## Required work
**a.** Return a passage from the HPD discussion word for word. Begin at the words "The amount of" and stop after the words "the debounced state.".
**b.** In the imagined scenario in the HPD discussion, how long is the debounce that the parade chip applies to HPD?

(Text under study Opens)

I guess it's also possible (and probably more likely) that the parade
chip is "debouncing" HPD here. The chip might be powered up OK and HPD
may be asserted, but it's possible that the value we're reading has an
intentional, chip-specific delay in it. The ti-sn65dsi86's builtin HPD
pin did this which is why we didn't use it. See commit c2bfc223882d
("drm/bridge: ti-sn65dsi86: Remove the mystery delay"). If this is the
case then an extra delay in "power on" won't _necessarily_ fix us.

Let's imagine:

1. The parade chip itself is already powered on, so runtime_resume for
the parade chip is a no-op.

2. The parade has a 150 ms debounce on HPD.

3. The panel has a "max" HPD of 200 ms.

4. The panel's HPD actually comes up in 150 ms after the panel is powered.

In the above scenario, if we "poll" and timeout for 200 ms then we'll
incorrectly believe that HPD is low at the end. We'll observe HPD
going high at 300 ms, and I'll argue that in the above case we should
wait until 350 ms before timing out (max HPD + debounce).

> Would it be incorrect to somehow have the pm_runtime_get_sync() call in
> the mythical wrapper API with a ktime_get() before and after and then
> subtract that from the 'wait' time and call "get_immediate_hpd()"?
>
> It would help me understand further if the 'wait' is described as a
> maximum time we're willing to wait or a minimum time we're willing to
> wait for hpd to be asserted. Usually a timeout is the maximum we're
> willing to wait so I think you're saying the wait is the maximum time
> after we know the drm_dp_aux is fully powered up and ready to check the
> state.

So where does that leave us? I'd still argue that the "wait" API gives
us the most flexibility. The DP controller driver has the most
knowledge about exactly how much extra time it might need to tack on.
The amount of duplicated code is really quite minimal, especially with
all of the helper functions. Even if the "debounce" isn't the
explanation for the parade bridge chip, we know for sure that other
bridge chips might not have the ability to read the raw HPD state and
can only read the debounced state.

Aside from leaving the API as "wait", I guess the best thing I can
think of would be to go back to polling and add another API that
indicates the maximum debounce time for the HPD signal. That seems
worse to me, though.

(Text under study Closes)
(Information Opens)

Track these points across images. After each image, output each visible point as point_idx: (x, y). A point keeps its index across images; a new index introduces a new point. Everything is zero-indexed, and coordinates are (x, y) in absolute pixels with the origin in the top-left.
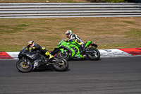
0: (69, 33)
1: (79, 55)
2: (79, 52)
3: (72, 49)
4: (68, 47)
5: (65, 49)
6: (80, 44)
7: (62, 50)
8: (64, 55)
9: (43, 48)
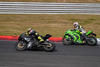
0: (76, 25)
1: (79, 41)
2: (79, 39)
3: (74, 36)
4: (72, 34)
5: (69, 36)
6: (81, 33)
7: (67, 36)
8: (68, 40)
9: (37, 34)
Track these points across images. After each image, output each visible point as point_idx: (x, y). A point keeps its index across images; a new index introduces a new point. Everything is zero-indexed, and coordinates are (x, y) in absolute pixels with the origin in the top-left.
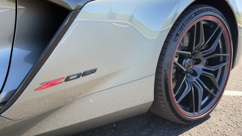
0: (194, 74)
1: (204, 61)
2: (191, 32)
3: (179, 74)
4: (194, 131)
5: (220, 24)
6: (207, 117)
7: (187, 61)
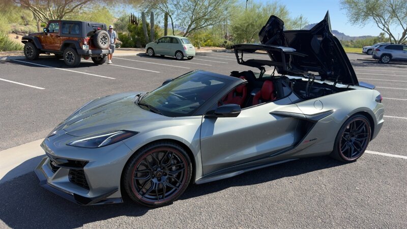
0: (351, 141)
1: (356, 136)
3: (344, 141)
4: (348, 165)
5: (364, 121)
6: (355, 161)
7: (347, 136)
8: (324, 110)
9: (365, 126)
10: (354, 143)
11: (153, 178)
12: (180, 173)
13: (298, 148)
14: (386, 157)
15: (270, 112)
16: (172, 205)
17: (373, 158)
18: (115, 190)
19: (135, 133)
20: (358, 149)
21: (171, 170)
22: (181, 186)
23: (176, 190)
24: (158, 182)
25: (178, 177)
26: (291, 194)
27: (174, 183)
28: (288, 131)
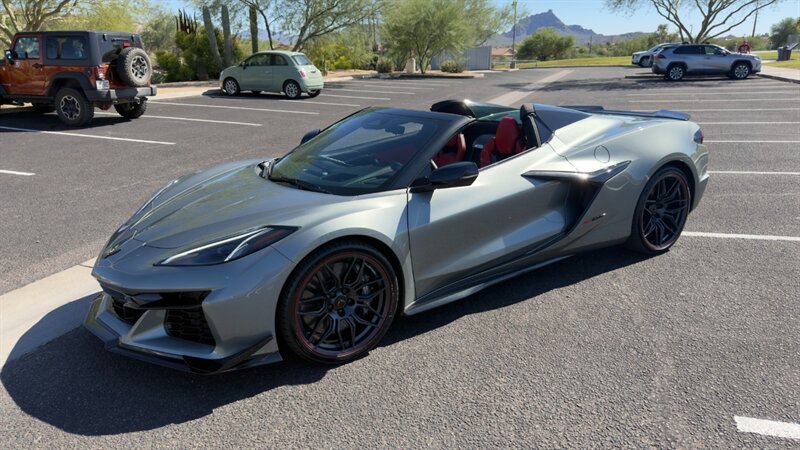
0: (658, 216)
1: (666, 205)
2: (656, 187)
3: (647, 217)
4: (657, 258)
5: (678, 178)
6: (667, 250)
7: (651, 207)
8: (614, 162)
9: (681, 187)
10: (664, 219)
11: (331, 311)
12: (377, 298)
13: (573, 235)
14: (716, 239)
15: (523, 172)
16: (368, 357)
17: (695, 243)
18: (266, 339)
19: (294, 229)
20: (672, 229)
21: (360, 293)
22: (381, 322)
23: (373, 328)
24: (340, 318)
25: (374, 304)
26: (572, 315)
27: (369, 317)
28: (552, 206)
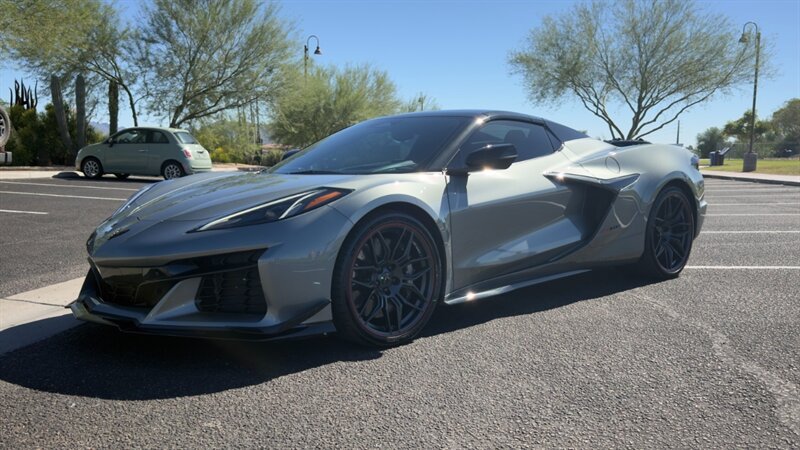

(Information Closes)

## Answers for this exercise
**a.**
The amount of duplicated code is really quite minimal, especially with
all of the helper functions. Even if the "debounce" isn't the
explanation for the parade bridge chip, we know for sure that other
bridge chips might not have the ability to read the raw HPD state and
can only read the debounced state.

**b.** 150 ms.